Your estate (the property, possessions and savings you leave behind) is valued when you die. Before it is passed on to your loved ones, the government deducts a percentage of the value. This is known as inheritance tax.
The first £325,000 of anything you own is exempt from inheritance tax (known as the nil rate band), but any amount over this is taxed at 40%.
For example, if your estate is worth £425,000, the first £325,000 wouldn't be taxed. But £100,000 would be taxed at 40%, so £40,000 would be deducted before the balance is passed to your next of kin.
Tax rules apply and may be subject to change.
The exception to this is if you are married, as you can pass your full estate to your spouse in the event of your death without paying any inheritance tax.
By doing this you also pass on your £325,000 inheritance tax exemption, so £650,000 of your combined estate would be free from inheritance tax when they die.
Also known as the additional threshold, the residence nil rate band (RNRB) came into effect in April 2017. If an estate is valued higher than the Inheritance Tax threshold, it may qualify for an additional threshold before any tax needs to be paid.
You can find out more on the GOV.UK website
Inheritance tax also applies to any monetary gifts you give in the 7 years preceding your death.
Aside from the Inheritance Tax exemption threshold, there are other exemptions and allowances that allow you to gift money without paying tax:
This is a tax free allowance for gifting money, that everyone gets each year.
The annual allowance is £3,000 for the 2017/18 tax year, which means you can gift up to £3,000 to your children (or to anyone else you choose) without paying inheritance tax.
This £3,000 limit applies as a total annual amount, so if you had already given £2,000 to one child you could only give up to £1,000 more during that financial year.
However, if you have not used last year's allowance, you can gift £6,000 this year and still avoid tax.
If you plan to give your child a gift to celebrate a special occasion, you may not have to pay inheritance tax.
Parents can give up to £5,000 to children, as a wedding or civil partnership gift, tax free.
However, this only stands if the marriage goes ahead. If you make the gift but the wedding is called off or cancelled, then it will no longer be exempt from inheritance tax.
Small cash gifts are also exempt, and each year you can give up to £250 to as many people you like without paying inheritance tax.
Regular payments are exempt from inheritance tax, as long as they come from your income (not your savings) and don't affect your lifestyle. For example, you don't have to sell your home to fund the payments.
Consider paying your children a regular amount each month rather than gifting a lump sum, to avoid paying tax.
It's likely that any value tied up in your home is the main asset that will push your estate over the inheritance tax threshold.
However, your children could still pay inheritance tax beyond the 7 year exemption rule if you sell your home and:
Gift the money to your children
Move in with your children
Pool your funds to buy a new home together
This is because 'gifts with reservation of benefit' aren't exempt, as you will continue to benefit from them.
For more information on gifting property, or selling property and gifting the money to your children, visit the GOV.UK website.
Income tax is not paid on gifts, as they are not classed as source of income by HMRC.
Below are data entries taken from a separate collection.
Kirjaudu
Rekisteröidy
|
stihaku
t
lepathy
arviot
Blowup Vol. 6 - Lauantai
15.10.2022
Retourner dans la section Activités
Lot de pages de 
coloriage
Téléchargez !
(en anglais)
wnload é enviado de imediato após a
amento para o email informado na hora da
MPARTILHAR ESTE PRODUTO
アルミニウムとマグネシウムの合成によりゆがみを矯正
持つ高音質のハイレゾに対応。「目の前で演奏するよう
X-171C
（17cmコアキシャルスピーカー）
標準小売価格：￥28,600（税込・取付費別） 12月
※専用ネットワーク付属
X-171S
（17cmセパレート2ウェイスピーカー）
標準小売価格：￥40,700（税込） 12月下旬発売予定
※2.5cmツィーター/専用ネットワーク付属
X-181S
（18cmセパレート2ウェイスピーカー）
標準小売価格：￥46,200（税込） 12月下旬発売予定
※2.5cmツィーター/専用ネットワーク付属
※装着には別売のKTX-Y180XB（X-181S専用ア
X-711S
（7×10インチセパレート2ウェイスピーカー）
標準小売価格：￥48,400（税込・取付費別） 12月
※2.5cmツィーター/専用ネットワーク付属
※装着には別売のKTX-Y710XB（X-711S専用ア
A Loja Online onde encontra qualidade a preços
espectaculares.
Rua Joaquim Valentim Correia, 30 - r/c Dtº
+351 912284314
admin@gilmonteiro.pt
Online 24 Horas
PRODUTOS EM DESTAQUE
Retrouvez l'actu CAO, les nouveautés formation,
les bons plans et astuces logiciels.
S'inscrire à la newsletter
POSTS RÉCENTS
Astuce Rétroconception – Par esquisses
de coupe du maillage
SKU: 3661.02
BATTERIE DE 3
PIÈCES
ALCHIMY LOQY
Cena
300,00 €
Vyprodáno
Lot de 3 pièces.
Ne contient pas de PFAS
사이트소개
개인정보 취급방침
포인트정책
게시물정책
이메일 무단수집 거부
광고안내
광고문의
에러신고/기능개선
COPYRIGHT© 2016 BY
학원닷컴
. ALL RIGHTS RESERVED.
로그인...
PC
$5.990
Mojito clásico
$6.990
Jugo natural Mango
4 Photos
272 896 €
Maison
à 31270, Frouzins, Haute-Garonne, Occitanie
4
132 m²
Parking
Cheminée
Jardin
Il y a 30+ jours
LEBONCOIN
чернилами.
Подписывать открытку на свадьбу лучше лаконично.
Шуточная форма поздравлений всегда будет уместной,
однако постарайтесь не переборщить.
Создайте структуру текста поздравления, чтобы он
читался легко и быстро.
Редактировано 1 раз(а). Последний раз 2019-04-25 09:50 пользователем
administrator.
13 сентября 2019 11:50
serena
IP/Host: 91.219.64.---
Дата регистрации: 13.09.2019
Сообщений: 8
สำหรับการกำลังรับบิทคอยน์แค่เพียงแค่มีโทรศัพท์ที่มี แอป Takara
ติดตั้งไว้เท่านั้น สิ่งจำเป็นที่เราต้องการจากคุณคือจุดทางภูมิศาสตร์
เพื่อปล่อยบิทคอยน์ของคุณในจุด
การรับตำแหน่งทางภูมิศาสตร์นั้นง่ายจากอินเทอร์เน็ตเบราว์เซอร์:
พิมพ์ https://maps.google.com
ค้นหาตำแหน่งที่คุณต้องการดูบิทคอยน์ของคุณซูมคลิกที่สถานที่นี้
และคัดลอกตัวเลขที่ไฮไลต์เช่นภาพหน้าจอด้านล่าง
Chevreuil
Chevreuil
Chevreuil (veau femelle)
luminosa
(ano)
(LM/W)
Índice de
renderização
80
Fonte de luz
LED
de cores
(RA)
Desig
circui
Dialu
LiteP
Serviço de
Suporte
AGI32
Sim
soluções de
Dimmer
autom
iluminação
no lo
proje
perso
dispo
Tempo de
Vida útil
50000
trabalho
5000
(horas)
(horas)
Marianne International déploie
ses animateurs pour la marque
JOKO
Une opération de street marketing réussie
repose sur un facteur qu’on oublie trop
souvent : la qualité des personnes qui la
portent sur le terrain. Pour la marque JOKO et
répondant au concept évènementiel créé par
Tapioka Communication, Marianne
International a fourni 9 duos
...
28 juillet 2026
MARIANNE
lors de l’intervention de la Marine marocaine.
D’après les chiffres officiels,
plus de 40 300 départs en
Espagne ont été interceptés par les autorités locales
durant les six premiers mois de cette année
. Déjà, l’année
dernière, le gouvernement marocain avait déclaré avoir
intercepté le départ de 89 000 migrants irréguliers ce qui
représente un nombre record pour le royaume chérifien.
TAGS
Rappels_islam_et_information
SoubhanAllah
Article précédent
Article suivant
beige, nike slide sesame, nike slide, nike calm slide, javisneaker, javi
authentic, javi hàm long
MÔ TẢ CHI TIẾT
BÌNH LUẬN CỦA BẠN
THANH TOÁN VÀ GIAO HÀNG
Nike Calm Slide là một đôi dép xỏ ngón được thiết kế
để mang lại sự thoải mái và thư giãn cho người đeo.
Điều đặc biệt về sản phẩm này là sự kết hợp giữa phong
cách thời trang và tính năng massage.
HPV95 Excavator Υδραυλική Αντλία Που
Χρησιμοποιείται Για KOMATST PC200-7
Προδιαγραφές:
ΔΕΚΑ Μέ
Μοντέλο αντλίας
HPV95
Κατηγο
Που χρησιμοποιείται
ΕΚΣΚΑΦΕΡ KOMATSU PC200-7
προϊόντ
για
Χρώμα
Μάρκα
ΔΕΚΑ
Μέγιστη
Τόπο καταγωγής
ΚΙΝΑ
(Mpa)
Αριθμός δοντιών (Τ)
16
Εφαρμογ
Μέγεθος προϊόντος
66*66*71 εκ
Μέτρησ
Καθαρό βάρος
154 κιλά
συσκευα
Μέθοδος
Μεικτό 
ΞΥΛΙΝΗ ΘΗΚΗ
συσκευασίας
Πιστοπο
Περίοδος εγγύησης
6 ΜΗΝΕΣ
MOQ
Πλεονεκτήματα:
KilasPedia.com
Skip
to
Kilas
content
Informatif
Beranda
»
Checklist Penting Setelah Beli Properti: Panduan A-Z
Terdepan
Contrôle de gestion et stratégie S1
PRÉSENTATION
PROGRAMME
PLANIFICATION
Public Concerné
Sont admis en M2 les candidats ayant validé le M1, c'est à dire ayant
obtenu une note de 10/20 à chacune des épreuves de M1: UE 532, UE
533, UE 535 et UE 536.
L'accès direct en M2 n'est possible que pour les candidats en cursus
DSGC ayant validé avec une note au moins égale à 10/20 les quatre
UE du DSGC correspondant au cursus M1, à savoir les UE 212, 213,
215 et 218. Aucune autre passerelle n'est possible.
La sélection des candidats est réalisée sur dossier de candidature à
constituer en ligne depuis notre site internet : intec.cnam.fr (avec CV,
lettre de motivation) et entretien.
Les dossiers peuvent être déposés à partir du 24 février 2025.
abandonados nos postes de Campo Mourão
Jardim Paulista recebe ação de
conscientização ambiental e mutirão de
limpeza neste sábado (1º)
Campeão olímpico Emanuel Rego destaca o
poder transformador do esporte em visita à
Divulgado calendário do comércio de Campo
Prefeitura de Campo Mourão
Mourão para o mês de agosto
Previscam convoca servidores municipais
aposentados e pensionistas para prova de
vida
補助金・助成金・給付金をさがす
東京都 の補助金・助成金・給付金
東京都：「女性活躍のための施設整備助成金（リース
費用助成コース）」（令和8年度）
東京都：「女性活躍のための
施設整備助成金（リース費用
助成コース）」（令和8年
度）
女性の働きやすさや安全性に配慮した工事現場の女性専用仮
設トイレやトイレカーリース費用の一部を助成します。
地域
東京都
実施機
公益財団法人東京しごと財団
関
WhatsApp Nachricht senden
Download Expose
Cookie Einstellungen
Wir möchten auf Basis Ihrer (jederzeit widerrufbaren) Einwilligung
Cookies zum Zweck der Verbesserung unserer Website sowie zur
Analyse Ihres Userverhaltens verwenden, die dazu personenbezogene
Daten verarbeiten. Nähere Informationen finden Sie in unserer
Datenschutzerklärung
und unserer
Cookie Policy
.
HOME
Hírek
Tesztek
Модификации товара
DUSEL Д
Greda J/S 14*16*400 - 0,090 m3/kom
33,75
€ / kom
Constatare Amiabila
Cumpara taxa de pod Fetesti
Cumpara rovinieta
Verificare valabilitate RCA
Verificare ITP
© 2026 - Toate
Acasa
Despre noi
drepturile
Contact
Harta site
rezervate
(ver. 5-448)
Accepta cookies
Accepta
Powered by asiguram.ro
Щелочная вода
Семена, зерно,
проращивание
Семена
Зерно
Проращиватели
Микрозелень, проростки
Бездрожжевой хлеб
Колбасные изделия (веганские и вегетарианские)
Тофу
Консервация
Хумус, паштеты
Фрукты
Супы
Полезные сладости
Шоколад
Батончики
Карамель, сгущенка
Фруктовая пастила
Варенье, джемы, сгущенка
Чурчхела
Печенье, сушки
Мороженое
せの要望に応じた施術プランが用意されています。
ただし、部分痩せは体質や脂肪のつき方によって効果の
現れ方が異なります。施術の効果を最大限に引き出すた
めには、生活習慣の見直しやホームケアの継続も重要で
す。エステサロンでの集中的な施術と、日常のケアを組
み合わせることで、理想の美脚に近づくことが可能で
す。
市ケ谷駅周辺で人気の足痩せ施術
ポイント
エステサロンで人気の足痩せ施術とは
As long as your child is under 18, they will not pay income tax on any gifts you give them:
There is no limit on the amount of money you can give your child each year, but if the interest they earn on the money exceeds more than £100, it will be taxed.
This is to prevent parents from using their child's tax free allowance to avoid paying income tax on their own money.
The income tax threshold that applies to adults also applies to children. If they earn more than this in income during the course of the tax year, they will need to pay income tax on any excess.
Following the withdrawal of the Child Trust Fund, the government has introduced a replacement in the form of the Junior ISA. They are designed to help parents save for their children's future and are tax free.
The interest your child earns on money you pay into their Junior ISA doesn't count towards the £100 per parent tax free interest limit.
Junior ISAs are available for any child under 18 who doesn't already have a Child Trust Fund, and you can contribute up to £4,260 each tax year.
Although gifts are not classed as a source of income, and therefore cannot put your child's earnings over the benefit thresholds, some benefits are dependent on the amount of savings you have in the bank.
For example, if your child is currently receiving income support and your gift would see their savings increase to over £16,000, they could lose their benefits as a result.
Tax rules apply and may be subject to change.
To avoid your son or daughter losing any income from benefits, check if a gift you wish to give would cause any issues.